Fidelity is trying to tell me (1) they want to move this into new account in my name and (2) they need Pa Form REV 516 Waiver of Estate tax for this account. But Form REV-516 is for beneficiaries of TOD accounts, so filling it out for a Joint account is awkward, since the form does not seemingly apply to joint accounts (also it takes months for Pa to respond to the Form). The issue is my mother's SSN is the tax ID.

Anyone agree with Fido on this Pa-specific matter?
Last edited by TBillT on Mon Apr 03, 2023 12:11 pm, edited 1 time in total.
Topic Author
TBillT
Posts: 1002
Joined: Sat Sep 17, 2011 1:43 pm

Re: Pennsylvania Joint Acct Estate/Fidelity Question

Post by TBillT »

Well, I think I can answer my own question.

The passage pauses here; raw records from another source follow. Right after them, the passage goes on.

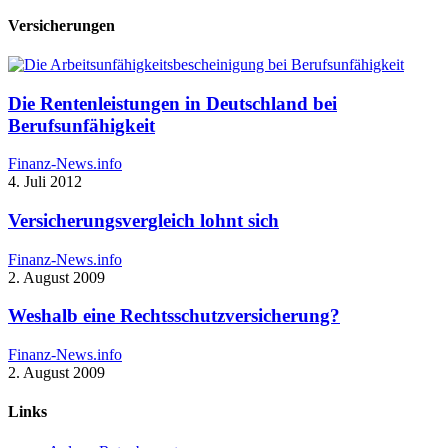
Versicherungen
Die Rentenleistungen in Deutschland bei
Berufsunfähigkeit
Finanz-News.info
4. Juli 2012
Versicherungsvergleich lohnt sich
Finanz-News.info
2. August 2009
Weshalb eine Rechtsschutzversicherung?
Finanz-News.info
2. August 2009
Links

Pennsylvania wants to collect inheritance tax on joint accounts (I understand typically 50% of the joint account balance, if the joint owner is not a spouse). Pennsylvania was also worried that people are not paying up on joint accounts, so in 2018 they have enforced a law that Banks must tell Pa. about joint accounts.

Fidelity is not a Bank, but they are looking for protection from liability. So they are asking joint account owners to fill out above form. It then takes Pa. some months to approve Fido to transfer the joint account to the other account holder.

Its confusing because the form Fido is requesting does not appear designed for the purpose of disclosing joint accounts, but apparently close enough for government work as far as Pa. is concerned.

The other problem (according to Google) is Pa. does not really have the capability to correlate the form above with actual taxes paid. So even if you paid your inheritance tax properly, Pa. will sometimes come back and accuse you of failure to pay the tax on the joint account even if you did pay it, and you have to be smart enough to argue with them years later, or just pay double tax on it.